Comment: This historical
event shows the underlying meaning of the Second
Amendment. Armed citizens must be able to defend against tyrants and
oppressors. Self defense is your God given right. Marion
Pritchard stood up for what was right, and used the force of arms to
defend self and others against tyranny. Consider the following discussion
as it relates to the above, then read the news article about Marion
Pritchard..
Silveira
v. Lockyer - Dissent by Kozinski, states in part:
" ...a core value protected by the Second Amendment for
"the people" was "the Right of the people to alter or
abolish"48 tyrannical government, as
they had done a decade before. ...
As Blackstone describes the "natural right" of an Englishman
to keep and bear arms, the arms are for personal defense as well as
resistance to tyranny. The two are not always separable. After the Civil
War, southern states began passing "Black Codes," designed to
limit the freedom of blacks as much as possible.50 The
"Black Codes" often contained restrictions on firearm ownership
and possession.51 The codes sometimes
made it a crime for whites even to loan guns to blacks.52
A substantial part of the debate in Congress on the Fourteenth
Amendment was its necessity to enable blacks to protect themselves from
White terrorism and tyranny in the South.53 Private
terrorist organizations, such as the Ku Klux Klan, were abetted by
southern state governments’ refusal to protect black citizens, and the
violence of such groups could only be realistically resisted with private
firearms. When the state itself abets organized terrorism, the right of
the people to keep and bear arms against a tyrant becomes inseparable from
the right to self-defense.... (emphasis added)...

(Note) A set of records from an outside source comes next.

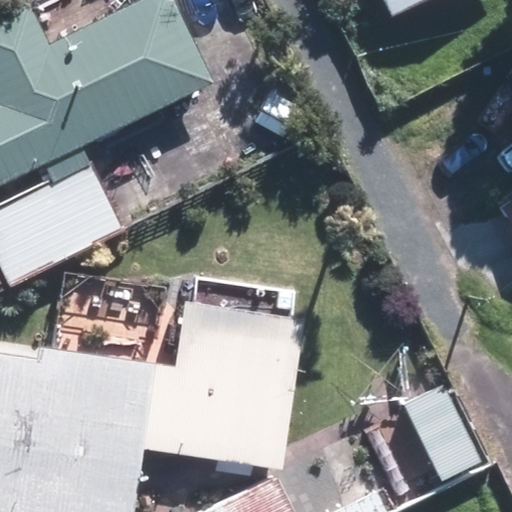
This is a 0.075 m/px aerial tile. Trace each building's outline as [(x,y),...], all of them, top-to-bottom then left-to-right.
[(206,81),(167,0),(126,0),(41,40),(22,1),(0,11),(0,178),(37,161),(44,176),(0,197),(0,273),(4,282),(116,229),(81,159),(74,144),(206,81)] [(375,0),(382,13),(410,0),(375,0)] [(511,193),(495,205),(511,229),(511,193)] [(0,511),(7,511),(125,511),(134,445),(278,466),(298,317),(176,300),(167,371),(0,347),(0,511)] [(323,511),(286,511),(268,474),(191,511),(387,511),(376,487),(323,511)]
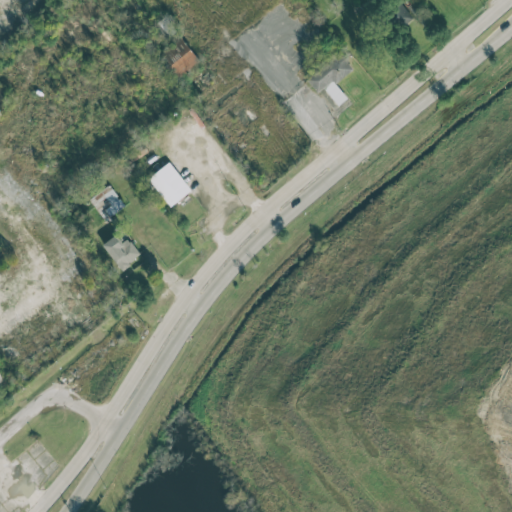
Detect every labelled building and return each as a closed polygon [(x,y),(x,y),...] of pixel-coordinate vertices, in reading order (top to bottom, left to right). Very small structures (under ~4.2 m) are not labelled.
[(180,79),(200,60),(180,38),(159,56),(180,79)] [(323,88),(339,106),(347,98),(335,84),(353,68),(337,51),(306,80),(318,93),(323,88)] [(170,207),(191,190),(168,162),(147,179),(170,207)] [(102,221),(124,210),(112,185),(90,196),(102,221)] [(120,242),(117,236),(104,242),(117,269),(139,258),(130,238),(120,242)]
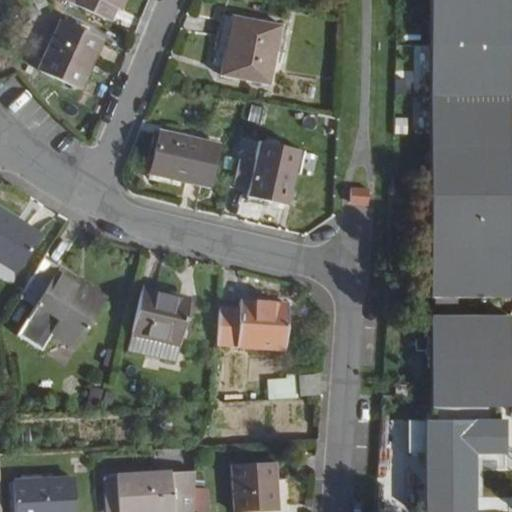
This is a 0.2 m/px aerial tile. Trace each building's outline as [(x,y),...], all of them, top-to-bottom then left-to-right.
[(65,0),(65,2),(102,19),(109,4),(113,6),(115,0),(65,0)] [(431,0),(431,297),(510,297),(510,0),(431,0)] [(271,27),(227,17),(214,74),(257,84),(271,27)] [(94,36),(58,20),(36,69),(72,85),(94,36)] [(200,183),(210,143),(151,129),(142,168),(200,183)] [(249,145),(245,159),(273,166),(276,152),(249,145)] [(285,170),(245,159),(236,193),(277,202),(285,170)] [(223,174),(220,189),(234,192),(237,178),(223,174)] [(368,197),(351,197),(351,206),(368,206),(368,197)] [(33,228),(0,200),(0,257),(6,262),(33,228)] [(41,252),(17,291),(31,300),(11,329),(34,346),(46,329),(67,344),(102,296),(78,278),(74,285),(52,270),(56,264),(41,252)] [(74,285),(78,278),(56,264),(52,270),(74,285)] [(187,294),(138,282),(127,324),(176,336),(187,294)] [(209,298),(206,336),(275,339),(277,295),(228,293),(228,299),(209,298)] [(431,407),(511,407),(511,318),(431,318),(431,407)] [(311,382),(310,363),(290,364),(291,383),(311,382)] [(468,435),(431,435),(431,510),(468,510),(468,435)] [(233,503),(244,502),(275,501),(271,453),(229,455),(233,503)] [(102,511),(187,507),(189,461),(98,467),(102,511)] [(2,474),(4,511),(69,511),(65,471),(2,474)] [(244,511),(244,502),(233,503),(233,511),(244,511)]
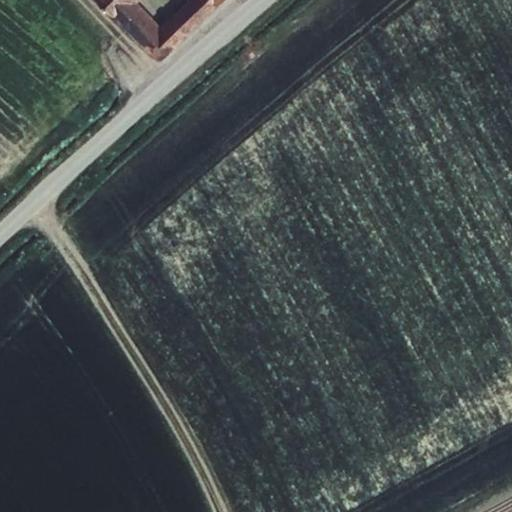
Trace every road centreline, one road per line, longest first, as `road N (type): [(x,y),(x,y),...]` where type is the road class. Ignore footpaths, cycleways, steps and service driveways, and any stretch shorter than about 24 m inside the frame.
road 1 (track): [(222,511),(187,436),(34,204)]
road 2 (unclassified): [(263,0),(0,236)]
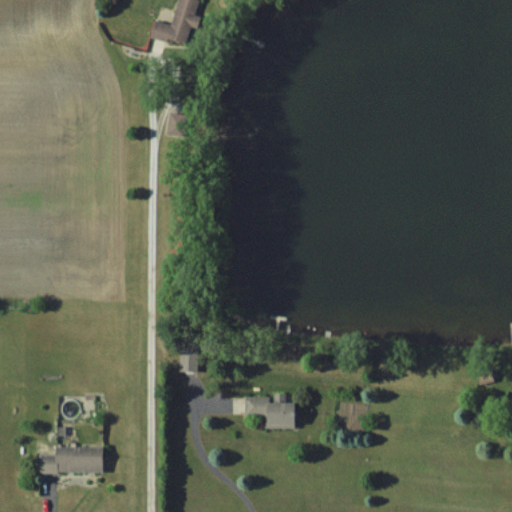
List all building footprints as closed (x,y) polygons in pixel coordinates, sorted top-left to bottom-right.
[(178,0),(173,24),(154,21),(151,38),(191,46),(198,16),(196,16),(198,0),(178,0)] [(184,136),(187,115),(170,112),(167,134),(184,136)] [(480,385),(495,381),(492,368),(476,372),(480,385)] [(297,402),(270,402),(270,396),(245,396),(245,415),(265,415),(265,427),(297,427),(297,402)] [(104,471),(104,445),(57,446),(57,454),(40,454),(40,472),(104,471)]
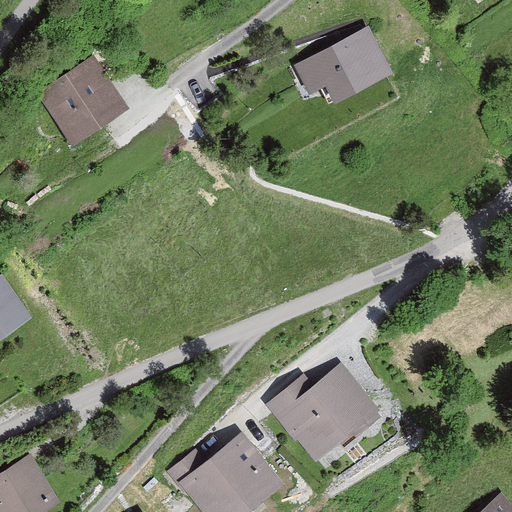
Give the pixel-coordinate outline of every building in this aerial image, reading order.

the law establishes with the utmost clarity that the militia is
precisely what the panel says it is not, an "amorphous body of the
people as a whole."
Among the acts of the crown seen as oppressions to be prevented from
ever happening again were the Militia Acts of 1757 through 1763
authorizing British officials "to seize and remove the arms" of
colonial militias when they thought it necessary to the peace of the
kingdom.69 The American Revolution was
triggered when General Gage ordered troops to march from Boston to
Lexington and Concord to do just that.70
...The one thing that is absolute is that the Second Amendment
guarantees a personal and individual right to keep and bear arms, and
prohibits government from disarming the people
A well regulated Militia, being necessary to
the security of a free State, the right of the people to keep and bear Arms
shall not be infringed. Second Amendment,
U.S. Constitution
ARTICLE ABOUT PRITCHARD
By Samantha Levine
Like the angel of death, the Dutch police officer stood at
the door. It was 2 o'clock in the morning, and he was hunting
for Jews. Someone must have tipped him off to the three Jewish
children sheltered in the home of Marion Pritchard. He entered
the living room, his back to the bedroom where the youngsters
were sleeping. Pritchard's gut told her he would send them to a
concentration camp. Within two minutes, she'd decided what to
do. She reached up to a shelf and felt for the revolver given to
her for emergencies. "It was him or the kids, so I shot
him," she says, unflinching. "It was a moment of
excitement. I did it! I did it! The kids are safe! Then it was,
what do I do with the body?"
During World War II, the Nazis murdered millions of Jews,
Gypsies, homosexuals, and others. But thousands of ordinary
folks risked their own lives to help the intended victims.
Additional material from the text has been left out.